Weitere Hilfen zur Stützung der Agrarmärkte in der Corona-Pandemie haben mehrere EU-Agrarminister in ihrer gestern per Video durchgeführten Ratssitzung von der EU-Kommission gefordert. Mit einem zweiten Hilfspaket solle die Kommission vor allem die private Lagerhaltung von Schweine-, Kalb- und Geflügelfleisch bezuschussen, forderten einige Delegationen, darunter Frankreich, Italien und die Niederlande.
EU-Agrarkommissar Janusz Wojciechowski lehnte das ab. Der Pole sagte, die Kommission bereite derzeit keine weiteren Stützmaßnahmen vor. Zunächst solle beobachtet werden, wie die bereits beschlossenen Hilfen wirkten. Das gilt besonders für den Rind- und Kalbfleischmarkt. Die Preise für männliche Nutzkälber sind im März deutlich eingebrochen.
Klöckner will den Krisenfonds nicht antasten
Keine Einigkeit herrschte unter den EU-Agrarministern darüber, ob die EU-Krisenreserve für die Landwirtschaft in Höhe von 478 Mio. Euro mobilisiert werden soll. Unter anderem Deutschland und Österreich sind dagegen, Polen sprach sich dafür aus.
Bundeslandwirtschaftsministerin Julia Klöckner argumentierte, zunächst sollten bereits geplante, aber noch nicht ausgeschöpfte Mittel für Marktmaßnahmen oder Spielräume im Europäischen Garantiefonds für Landwirtschaft genutzt werden. Ein Griff in die Krisenreserve lehnte sie ab, weil das eine Kürzung der Direktzahlungen bedeuten würde.

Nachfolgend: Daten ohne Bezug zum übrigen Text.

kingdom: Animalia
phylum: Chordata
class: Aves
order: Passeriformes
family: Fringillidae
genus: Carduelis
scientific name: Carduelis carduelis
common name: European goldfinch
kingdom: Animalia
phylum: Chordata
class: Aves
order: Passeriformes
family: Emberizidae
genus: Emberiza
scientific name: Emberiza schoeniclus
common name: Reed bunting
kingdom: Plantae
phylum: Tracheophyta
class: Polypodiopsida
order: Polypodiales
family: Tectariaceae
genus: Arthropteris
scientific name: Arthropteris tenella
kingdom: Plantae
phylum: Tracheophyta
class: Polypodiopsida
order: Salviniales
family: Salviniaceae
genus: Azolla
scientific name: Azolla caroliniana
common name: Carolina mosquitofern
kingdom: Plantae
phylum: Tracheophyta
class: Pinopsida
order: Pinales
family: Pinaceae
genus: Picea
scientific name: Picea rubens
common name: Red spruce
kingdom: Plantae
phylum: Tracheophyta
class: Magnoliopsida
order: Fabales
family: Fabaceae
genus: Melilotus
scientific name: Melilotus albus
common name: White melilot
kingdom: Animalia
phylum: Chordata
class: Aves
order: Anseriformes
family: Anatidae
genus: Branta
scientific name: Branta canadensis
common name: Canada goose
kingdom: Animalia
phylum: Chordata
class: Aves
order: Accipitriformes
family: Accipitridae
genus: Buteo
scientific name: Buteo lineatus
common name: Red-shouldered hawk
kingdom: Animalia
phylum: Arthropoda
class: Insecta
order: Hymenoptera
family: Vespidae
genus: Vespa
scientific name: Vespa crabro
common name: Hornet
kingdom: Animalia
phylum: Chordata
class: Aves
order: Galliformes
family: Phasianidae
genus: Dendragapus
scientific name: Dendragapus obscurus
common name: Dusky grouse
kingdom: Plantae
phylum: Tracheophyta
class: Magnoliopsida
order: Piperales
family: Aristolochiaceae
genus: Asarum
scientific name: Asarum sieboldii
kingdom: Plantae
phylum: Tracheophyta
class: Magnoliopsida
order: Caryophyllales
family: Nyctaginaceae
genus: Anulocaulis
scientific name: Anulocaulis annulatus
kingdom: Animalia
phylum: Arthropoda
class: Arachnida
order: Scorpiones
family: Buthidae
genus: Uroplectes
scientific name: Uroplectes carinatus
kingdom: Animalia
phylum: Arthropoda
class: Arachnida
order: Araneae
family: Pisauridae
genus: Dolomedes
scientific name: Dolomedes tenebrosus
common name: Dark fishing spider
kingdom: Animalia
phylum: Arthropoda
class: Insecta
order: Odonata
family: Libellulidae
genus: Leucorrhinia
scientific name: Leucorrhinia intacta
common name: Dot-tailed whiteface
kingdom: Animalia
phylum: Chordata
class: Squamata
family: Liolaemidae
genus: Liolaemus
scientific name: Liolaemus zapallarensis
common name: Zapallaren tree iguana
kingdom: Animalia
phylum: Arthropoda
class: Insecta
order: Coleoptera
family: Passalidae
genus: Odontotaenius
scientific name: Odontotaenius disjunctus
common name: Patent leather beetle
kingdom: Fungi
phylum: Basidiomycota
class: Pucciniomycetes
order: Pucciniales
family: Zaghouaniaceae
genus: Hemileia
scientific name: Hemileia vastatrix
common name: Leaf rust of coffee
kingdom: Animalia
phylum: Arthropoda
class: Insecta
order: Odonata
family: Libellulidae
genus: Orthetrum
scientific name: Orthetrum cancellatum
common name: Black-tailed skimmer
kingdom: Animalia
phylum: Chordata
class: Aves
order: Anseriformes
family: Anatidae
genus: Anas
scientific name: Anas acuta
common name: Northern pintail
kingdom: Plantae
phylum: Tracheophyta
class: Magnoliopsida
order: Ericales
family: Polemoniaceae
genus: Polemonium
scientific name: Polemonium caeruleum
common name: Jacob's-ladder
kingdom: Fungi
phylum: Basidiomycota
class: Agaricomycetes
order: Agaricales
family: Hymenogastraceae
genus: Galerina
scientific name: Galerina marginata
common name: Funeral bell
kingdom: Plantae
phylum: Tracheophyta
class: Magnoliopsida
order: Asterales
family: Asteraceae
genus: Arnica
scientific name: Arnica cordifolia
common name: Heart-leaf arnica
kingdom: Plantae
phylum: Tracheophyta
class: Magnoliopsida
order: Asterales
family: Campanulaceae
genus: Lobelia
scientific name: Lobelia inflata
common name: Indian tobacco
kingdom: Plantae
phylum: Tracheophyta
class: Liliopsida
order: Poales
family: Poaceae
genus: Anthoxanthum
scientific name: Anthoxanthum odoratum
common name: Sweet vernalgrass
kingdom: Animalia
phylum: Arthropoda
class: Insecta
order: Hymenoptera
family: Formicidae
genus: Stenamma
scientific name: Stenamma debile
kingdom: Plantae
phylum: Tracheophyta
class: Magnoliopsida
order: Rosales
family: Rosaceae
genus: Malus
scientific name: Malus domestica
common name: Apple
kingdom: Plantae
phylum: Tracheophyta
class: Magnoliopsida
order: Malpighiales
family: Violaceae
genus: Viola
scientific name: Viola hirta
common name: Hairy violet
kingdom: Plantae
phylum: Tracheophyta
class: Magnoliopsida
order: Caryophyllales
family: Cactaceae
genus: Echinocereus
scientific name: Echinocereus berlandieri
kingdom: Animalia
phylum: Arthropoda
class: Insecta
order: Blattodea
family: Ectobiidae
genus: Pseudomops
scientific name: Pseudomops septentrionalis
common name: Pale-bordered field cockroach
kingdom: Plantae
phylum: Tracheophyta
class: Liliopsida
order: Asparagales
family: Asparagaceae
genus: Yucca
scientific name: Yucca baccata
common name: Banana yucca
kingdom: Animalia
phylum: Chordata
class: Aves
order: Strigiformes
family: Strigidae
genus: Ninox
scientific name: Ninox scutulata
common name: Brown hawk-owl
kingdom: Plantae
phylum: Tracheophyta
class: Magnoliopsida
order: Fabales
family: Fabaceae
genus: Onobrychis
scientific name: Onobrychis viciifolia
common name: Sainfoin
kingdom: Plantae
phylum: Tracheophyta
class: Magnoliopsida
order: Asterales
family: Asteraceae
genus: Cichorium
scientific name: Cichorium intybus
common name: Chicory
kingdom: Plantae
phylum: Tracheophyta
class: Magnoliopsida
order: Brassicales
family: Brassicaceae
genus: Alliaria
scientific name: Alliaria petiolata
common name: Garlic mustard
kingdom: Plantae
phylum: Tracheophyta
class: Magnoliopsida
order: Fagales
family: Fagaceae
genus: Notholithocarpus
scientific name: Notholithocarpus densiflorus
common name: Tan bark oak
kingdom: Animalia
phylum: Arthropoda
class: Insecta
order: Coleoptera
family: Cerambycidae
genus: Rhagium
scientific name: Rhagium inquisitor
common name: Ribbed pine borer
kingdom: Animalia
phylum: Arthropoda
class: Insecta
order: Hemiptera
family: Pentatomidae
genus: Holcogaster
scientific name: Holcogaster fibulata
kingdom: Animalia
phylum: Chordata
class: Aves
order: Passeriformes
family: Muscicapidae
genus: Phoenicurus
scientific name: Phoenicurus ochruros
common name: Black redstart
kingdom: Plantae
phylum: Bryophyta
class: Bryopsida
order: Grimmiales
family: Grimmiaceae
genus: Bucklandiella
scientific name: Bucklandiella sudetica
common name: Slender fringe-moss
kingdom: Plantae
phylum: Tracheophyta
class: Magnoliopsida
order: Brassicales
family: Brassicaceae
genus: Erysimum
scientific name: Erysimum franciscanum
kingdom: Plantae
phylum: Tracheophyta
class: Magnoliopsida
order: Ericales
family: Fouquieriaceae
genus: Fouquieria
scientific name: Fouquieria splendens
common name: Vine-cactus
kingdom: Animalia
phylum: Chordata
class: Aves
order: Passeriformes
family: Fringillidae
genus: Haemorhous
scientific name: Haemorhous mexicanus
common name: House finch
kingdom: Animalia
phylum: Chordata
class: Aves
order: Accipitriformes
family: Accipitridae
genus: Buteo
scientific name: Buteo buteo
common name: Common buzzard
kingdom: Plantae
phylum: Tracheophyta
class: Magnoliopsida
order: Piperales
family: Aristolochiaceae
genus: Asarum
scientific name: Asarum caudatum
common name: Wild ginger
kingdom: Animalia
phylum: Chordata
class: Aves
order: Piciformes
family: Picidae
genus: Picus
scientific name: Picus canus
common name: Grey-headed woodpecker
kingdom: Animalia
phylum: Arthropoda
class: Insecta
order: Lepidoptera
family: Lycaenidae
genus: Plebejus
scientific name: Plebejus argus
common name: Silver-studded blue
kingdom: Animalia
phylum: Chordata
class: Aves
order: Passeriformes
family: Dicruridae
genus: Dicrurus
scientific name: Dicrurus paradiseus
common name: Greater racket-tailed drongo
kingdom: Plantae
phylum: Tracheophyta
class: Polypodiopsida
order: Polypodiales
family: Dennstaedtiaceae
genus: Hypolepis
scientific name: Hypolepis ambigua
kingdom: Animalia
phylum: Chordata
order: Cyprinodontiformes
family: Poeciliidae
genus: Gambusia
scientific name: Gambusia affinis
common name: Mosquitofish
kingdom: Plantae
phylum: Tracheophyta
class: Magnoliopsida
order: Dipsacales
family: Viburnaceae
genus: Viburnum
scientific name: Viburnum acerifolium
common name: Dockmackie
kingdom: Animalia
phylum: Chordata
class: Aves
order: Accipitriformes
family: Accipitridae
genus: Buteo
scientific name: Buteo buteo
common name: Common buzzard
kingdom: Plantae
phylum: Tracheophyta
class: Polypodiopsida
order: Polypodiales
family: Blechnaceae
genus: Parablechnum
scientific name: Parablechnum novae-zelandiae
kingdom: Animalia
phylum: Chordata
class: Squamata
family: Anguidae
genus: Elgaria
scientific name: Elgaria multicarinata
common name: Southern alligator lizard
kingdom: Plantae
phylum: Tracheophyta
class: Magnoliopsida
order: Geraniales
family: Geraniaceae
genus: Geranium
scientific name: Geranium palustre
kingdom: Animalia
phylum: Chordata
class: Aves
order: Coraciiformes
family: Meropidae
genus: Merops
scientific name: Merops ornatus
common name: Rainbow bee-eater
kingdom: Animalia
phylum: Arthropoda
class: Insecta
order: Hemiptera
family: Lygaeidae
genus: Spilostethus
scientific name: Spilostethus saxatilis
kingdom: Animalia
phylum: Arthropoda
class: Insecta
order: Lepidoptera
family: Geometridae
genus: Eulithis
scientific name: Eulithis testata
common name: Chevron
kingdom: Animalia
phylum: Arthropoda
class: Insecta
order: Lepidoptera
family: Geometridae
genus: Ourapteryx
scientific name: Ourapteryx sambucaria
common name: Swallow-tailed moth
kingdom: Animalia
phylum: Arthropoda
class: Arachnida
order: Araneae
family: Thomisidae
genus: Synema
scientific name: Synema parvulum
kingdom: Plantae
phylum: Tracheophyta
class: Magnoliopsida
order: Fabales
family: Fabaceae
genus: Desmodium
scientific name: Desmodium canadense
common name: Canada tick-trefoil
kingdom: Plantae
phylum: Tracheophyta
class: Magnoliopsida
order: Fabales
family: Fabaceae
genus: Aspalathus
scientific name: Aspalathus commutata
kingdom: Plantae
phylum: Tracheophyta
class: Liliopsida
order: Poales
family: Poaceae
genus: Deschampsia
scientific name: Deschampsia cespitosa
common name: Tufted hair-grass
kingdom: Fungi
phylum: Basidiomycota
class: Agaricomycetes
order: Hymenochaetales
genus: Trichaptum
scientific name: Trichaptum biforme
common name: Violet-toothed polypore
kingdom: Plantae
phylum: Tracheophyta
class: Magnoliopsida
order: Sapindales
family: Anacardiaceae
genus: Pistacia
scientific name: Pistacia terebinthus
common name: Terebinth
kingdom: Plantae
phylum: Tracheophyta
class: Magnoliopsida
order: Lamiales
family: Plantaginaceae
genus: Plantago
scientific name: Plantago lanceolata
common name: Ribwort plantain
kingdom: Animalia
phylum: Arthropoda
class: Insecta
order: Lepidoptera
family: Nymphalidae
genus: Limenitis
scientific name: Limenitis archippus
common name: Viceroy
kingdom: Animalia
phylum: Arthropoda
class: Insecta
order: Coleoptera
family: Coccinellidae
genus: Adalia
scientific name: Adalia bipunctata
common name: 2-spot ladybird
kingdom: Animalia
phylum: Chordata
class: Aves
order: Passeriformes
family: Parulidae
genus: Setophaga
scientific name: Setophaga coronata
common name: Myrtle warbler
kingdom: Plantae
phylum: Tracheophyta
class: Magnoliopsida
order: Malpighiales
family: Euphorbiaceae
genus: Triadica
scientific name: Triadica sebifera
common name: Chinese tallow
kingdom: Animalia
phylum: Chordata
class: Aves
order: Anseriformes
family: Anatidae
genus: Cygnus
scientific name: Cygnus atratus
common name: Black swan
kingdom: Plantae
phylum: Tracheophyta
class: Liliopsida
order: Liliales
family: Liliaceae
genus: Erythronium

Reserve soll von den Direktzahlungen gelöst werden
EU-Agrarkommissar Wojciechowski schlug darum vor, den Krisenfonds neu zu gestalten. Künftig soll die Reserve von den Direktzahlungen entkoppelt werden, plant der Pole. Praktisch sei der Fonds in seiner jetzigen Form nämlich nicht nutzbar, weil die Mitgliedstaaten keine Kürzung der Direktzahlungen akzeptieren wollten.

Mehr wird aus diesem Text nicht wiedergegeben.